_Text for analysis_:
**********

Another interesting thought is how the college SJWs vainly try to meet both ends if you think about it. What is the feminist movement if not the attempt to conciliate atomization and individuation with putting all people of a kind (women in this case) under the banner of a tightly-knit group? It is a vain attempt, I believe, because they still hold their own movement servant to atomization (the group does not promote itself but rather the individual freedoms of its participants). Not to mention how the movement naturally fragments once again into black feminism, transgender rights, etc. Is it perhaps that we want to be part of these smaller subgroups, as a kind of instinctive defense of our political and economical freedoms (rather than individual) but are held back by technique?

>That's such a better explanation on why atomization is bad rather than "hurr we must defend the traditional family". It's kind of ironic that technique/capital has to break down subsets of individuals, previously aggregated as tight-knit groups, in order to take hold 'by itself' as the one and only emergent property introducing feedback loops into each individual. I wonder if this process is "natural" insofar as it would have happened in some other way even without the machine, or if we are quite literally bound to our smartphones and production modes.

**********

_Task item 1_:
Can you print the passage of the post on atomization that opens with the words containing "Another interesting thought" and closes with "back by technique?"?
_Task item 2_:
Which remarks in the post on atomization are set off in parentheses? List all of them.
_Task item 3_:
Does each statement agree with the post on atomization? (a) The writer judges the feminist movement's attempt to be a vain one. (b) The post holds that the need to defend the traditional family is the better explanation of why atomization is bad. (c) The post states with certainty that the process would have happened even without the machine.

**********

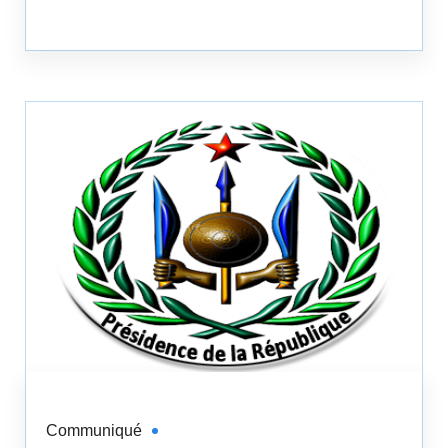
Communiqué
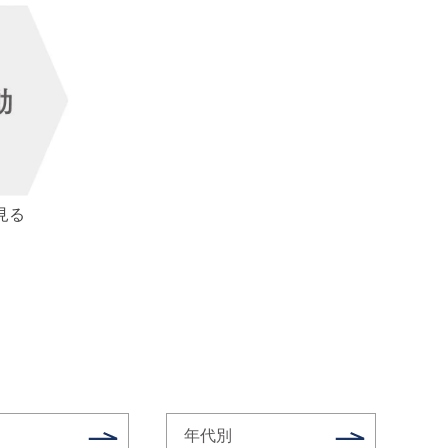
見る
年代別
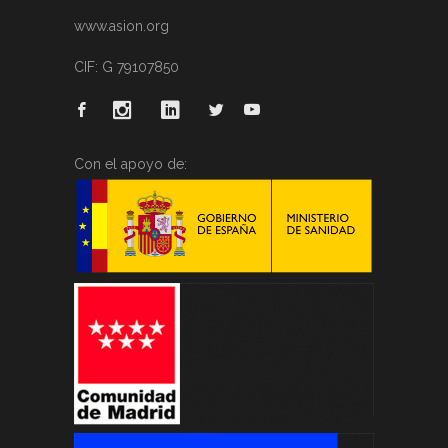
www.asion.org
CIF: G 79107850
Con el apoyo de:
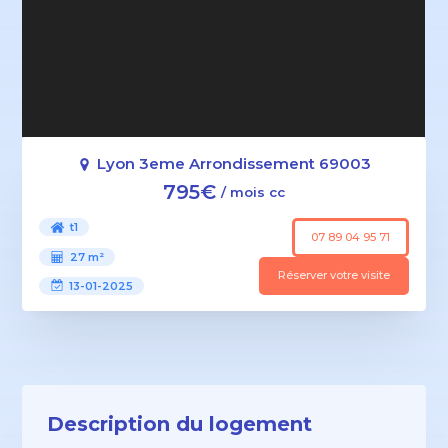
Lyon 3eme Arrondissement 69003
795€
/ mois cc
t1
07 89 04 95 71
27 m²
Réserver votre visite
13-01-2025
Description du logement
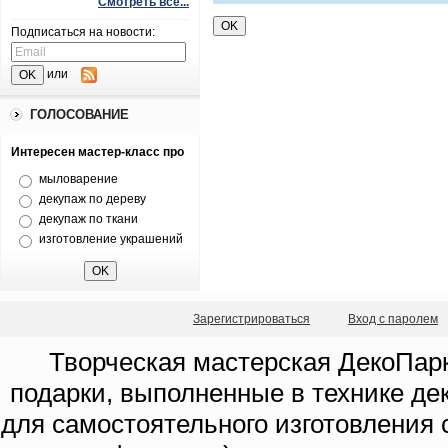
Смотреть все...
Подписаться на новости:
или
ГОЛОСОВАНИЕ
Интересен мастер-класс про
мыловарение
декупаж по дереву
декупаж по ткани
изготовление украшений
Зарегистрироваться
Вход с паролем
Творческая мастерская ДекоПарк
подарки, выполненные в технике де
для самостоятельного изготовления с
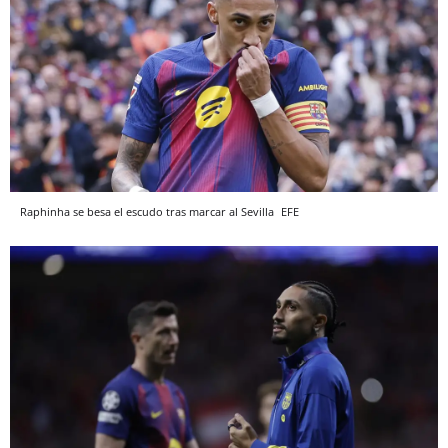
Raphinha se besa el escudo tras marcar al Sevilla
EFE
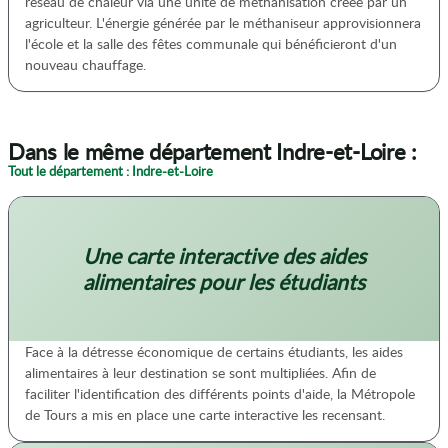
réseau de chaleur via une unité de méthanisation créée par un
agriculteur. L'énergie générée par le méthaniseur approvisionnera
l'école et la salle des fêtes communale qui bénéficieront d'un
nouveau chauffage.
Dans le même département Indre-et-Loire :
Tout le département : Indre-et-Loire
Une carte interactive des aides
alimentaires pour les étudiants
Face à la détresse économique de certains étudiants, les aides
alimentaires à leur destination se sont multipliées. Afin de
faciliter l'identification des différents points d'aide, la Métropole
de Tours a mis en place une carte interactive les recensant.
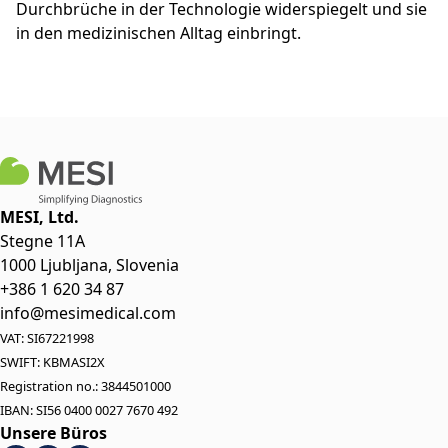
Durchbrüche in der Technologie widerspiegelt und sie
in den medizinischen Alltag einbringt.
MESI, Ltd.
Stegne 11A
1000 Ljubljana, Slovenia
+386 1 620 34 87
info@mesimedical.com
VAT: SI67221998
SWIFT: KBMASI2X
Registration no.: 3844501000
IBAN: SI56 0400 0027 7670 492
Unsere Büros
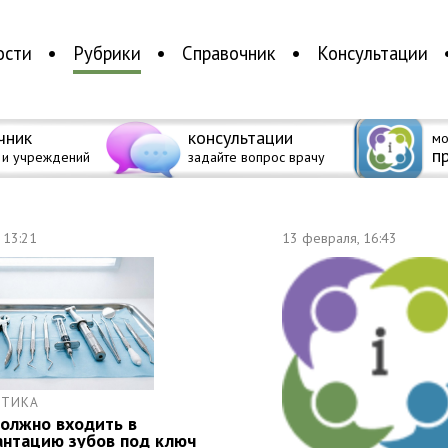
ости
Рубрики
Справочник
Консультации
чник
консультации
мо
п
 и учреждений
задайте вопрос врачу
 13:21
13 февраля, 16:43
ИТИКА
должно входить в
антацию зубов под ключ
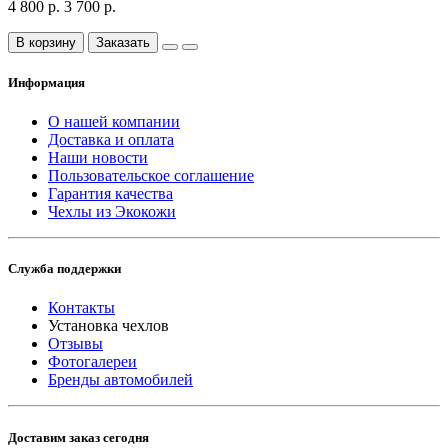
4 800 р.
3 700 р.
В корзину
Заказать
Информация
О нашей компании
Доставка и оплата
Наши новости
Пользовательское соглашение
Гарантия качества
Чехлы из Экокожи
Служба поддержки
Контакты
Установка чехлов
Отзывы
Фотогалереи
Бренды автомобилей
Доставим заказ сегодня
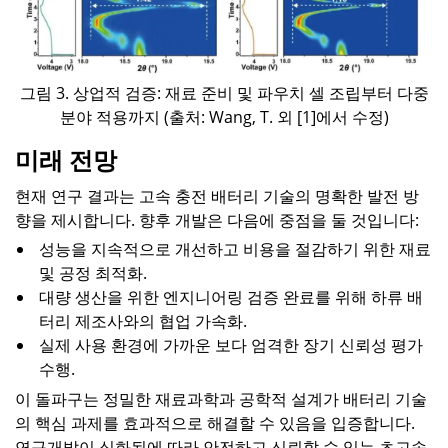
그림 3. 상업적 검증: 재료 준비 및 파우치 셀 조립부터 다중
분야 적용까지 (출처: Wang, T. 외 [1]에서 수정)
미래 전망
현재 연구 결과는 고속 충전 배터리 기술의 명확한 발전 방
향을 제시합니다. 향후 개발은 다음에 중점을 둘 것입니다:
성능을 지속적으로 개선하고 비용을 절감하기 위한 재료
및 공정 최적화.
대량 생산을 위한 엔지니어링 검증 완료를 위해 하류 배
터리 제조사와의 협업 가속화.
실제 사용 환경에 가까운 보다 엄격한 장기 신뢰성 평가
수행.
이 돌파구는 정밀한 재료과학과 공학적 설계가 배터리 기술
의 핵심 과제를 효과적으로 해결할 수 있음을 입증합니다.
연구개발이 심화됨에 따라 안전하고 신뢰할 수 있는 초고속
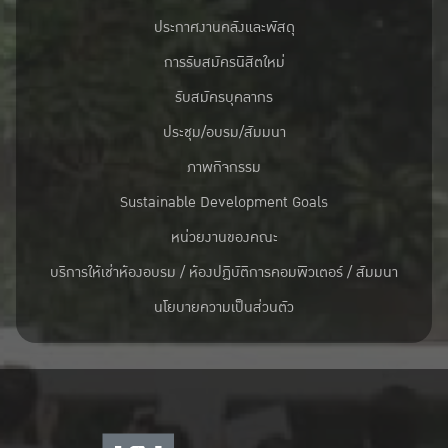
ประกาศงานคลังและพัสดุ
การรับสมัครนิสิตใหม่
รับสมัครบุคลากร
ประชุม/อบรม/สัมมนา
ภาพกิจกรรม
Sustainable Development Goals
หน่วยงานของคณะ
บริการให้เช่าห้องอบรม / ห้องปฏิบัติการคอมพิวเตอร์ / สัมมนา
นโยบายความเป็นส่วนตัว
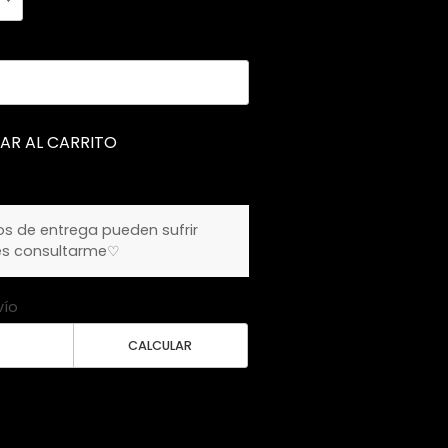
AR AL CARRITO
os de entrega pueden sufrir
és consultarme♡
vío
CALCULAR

**********

_Task response 1_:
Another interesting thought is how the college SJWs vainly try to meet both ends if you think about it. What is the feminist movement if not the attempt to conciliate atomization and individuation with putting all people of a kind (women in this case) under the banner of a tightly-knit group? It is a vain attempt, I believe, because they still hold their own movement servant to atomization (the group does not promote itself but rather the individual freedoms of its participants). Not to mention how the movement naturally fragments once again into black feminism, transgender rights, etc. Is it perhaps that we want to be part of these smaller subgroups, as a kind of instinctive defense of our political and economical freedoms (rather than individual) but are held back by technique?

_Task response 2_:
1. (women in this case)
2. (the group does not promote itself but rather the individual freedoms of its participants)
3. (rather than individual)

_Task response 3_:
(a) Yes: "It is a vain attempt, I believe"
(b) No: "That's such a better explanation on why atomization is bad rather than "hurr we must defend the traditional family""
(c) No: "I wonder if this process is "natural" insofar as it would have happened in some other way even without the machine"